***** RECORD EXCERPTS

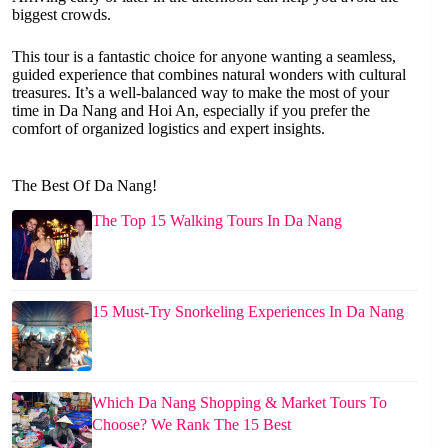
biggest crowds.
This tour is a fantastic choice for anyone wanting a seamless,
guided experience that combines natural wonders with cultural
treasures. It’s a well-balanced way to make the most of your
time in Da Nang and Hoi An, especially if you prefer the
comfort of organized logistics and expert insights.
The Best Of Da Nang!
The Top 15 Walking Tours In Da Nang
15 Must-Try Snorkeling Experiences In Da Nang
Which Da Nang Shopping & Market Tours To
Choose? We Rank The 15 Best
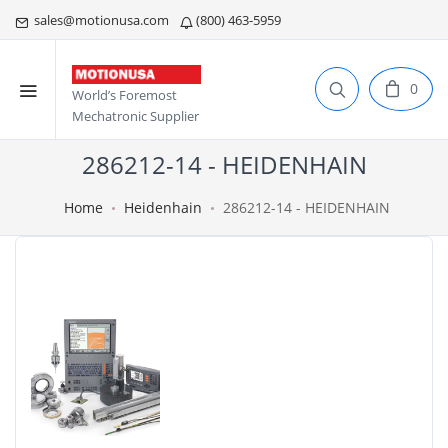
sales@motionusa.com
(800) 463-5959
0
World’s Foremost
Mechatronic Supplier
286212-14 - HEIDENHAIN
Home
Heidenhain
286212-14 - HEIDENHAIN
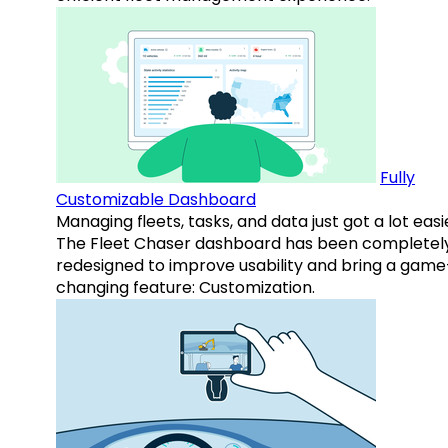
Fully
Customizable Dashboard
Managing fleets, tasks, and data just got a lot easi
The Fleet Chaser dashboard has been completel
redesigned to improve usability and bring a game
changing feature: Customization.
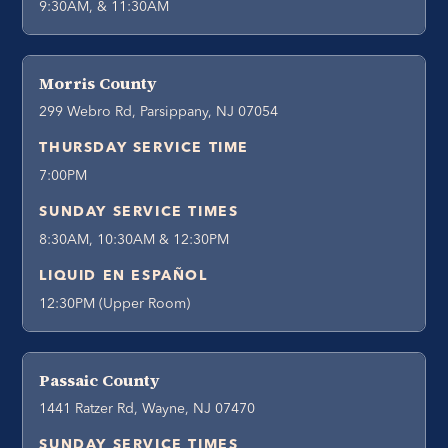
9:30AM, & 11:30AM
Morris County
299 Webro Rd, Parsippany, NJ 07054
THURSDAY SERVICE TIME
7:00PM
SUNDAY SERVICE TIMES
8:30AM, 10:30AM & 12:30PM
LIQUID EN ESPAÑOL
12:30PM (Upper Room)
Passaic County
1441 Ratzer Rd, Wayne, NJ 07470
SUNDAY SERVICE TIMES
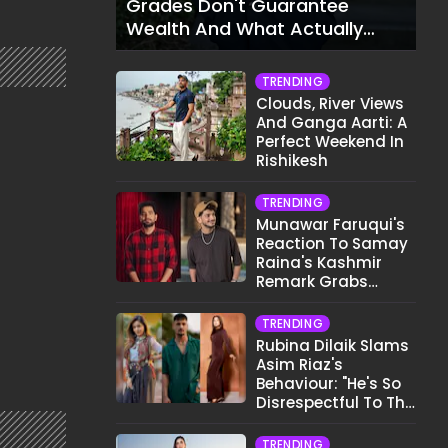
Grades Don't Guarantee
Wealth And What Actually
Does
TRENDING
Clouds, River Views
And Ganga Aarti: A
Perfect Weekend In
Rishikesh
TRENDING
Munawar Faruqui's
Reaction To Samay
Raina's Kashmir
Remark Grabs
Internet's Attention
TRENDING
Rubina Dilaik Slams
Asim Riaz's
Behaviour: "He's So
Disrespectful To The
Cast And Crew..."
TRENDING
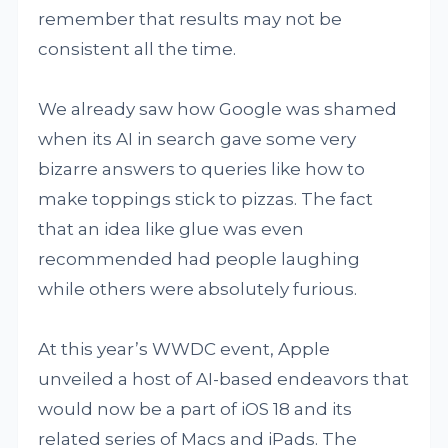
remember that results may not be
consistent all the time.
We already saw how Google was shamed
when its AI in search gave some very
bizarre answers to queries like how to
make toppings stick to pizzas. The fact
that an idea like glue was even
recommended had people laughing
while others were absolutely furious.
At this year’s WWDC event, Apple
unveiled a host of AI-based endeavors that
would now be a part of iOS 18 and its
related series of Macs and iPads. The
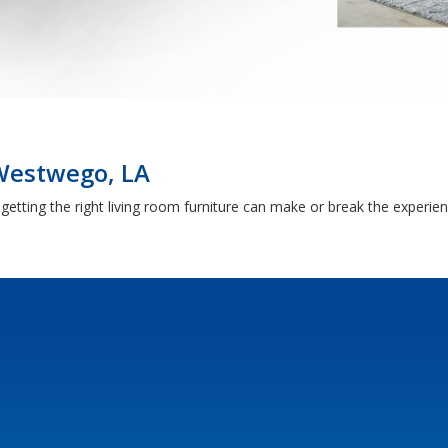
 Westwego, LA
getting the right living room furniture can make or break the experie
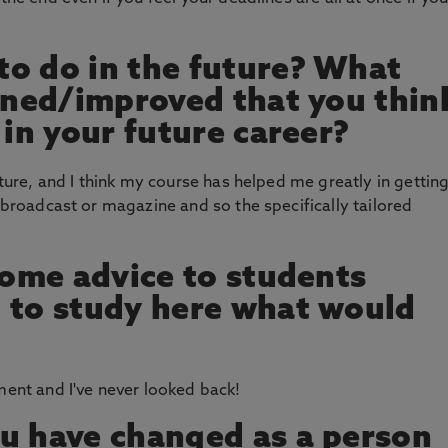
o do in the future? What
arned/improved that you thin
 in your future career?
future, and I think my course has helped me greatly in gettin
n broadcast or magazine and so the specifically tailored
 some advice to students
 to study here what would
ment and I've never looked back!
u have changed as a person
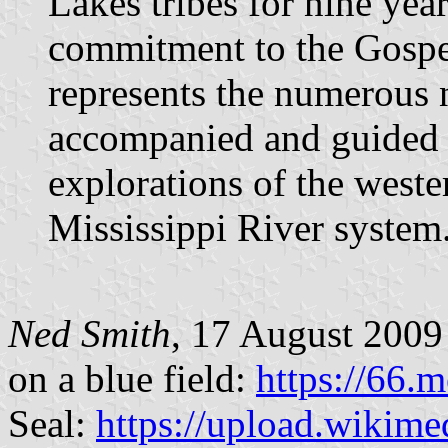
Lakes tribes for nine yea
commitment to the Gospe
represents the numerous 
accompanied and guided 
explorations of the weste
Mississippi River system
Ned Smith
, 17 August 2009 I
on a blue field:
https://66.
Seal:
https://upload.wikime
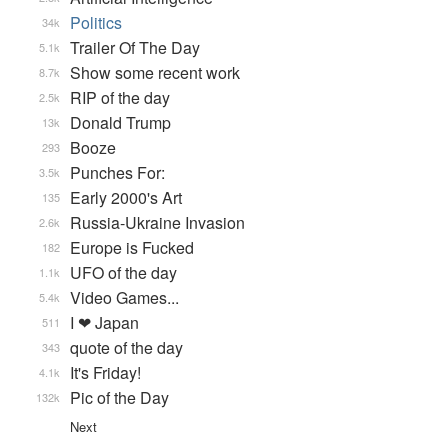
Politics
34k
Trailer Of The Day
5.1k
Show some recent work
8.7k
RIP of the day
2.5k
Donald Trump
13k
Booze
293
Punches For:
3.5k
Early 2000's Art
135
Russia-Ukraine Invasion
2.6k
Europe is Fucked
182
UFO of the day
1.1k
Video Games...
5.4k
I ❤ Japan
511
quote of the day
343
It's Friday!
4.1k
Pic of the Day
132k
Next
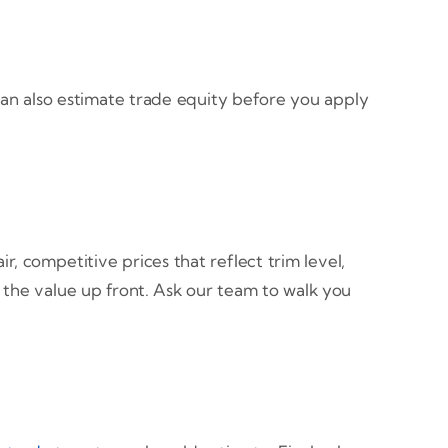
an also estimate trade equity before you apply
r, competitive prices that reflect trim level,
 the value up front. Ask our team to walk you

**********

• _TASK TO CARRY OUT_: Among the records above, find the lines that contain "Tours" and copy every one.

• _EXPECTED ANSWER_:
The Top 15 Walking Tours In Da Nang
Which Da Nang Shopping & Market Tours To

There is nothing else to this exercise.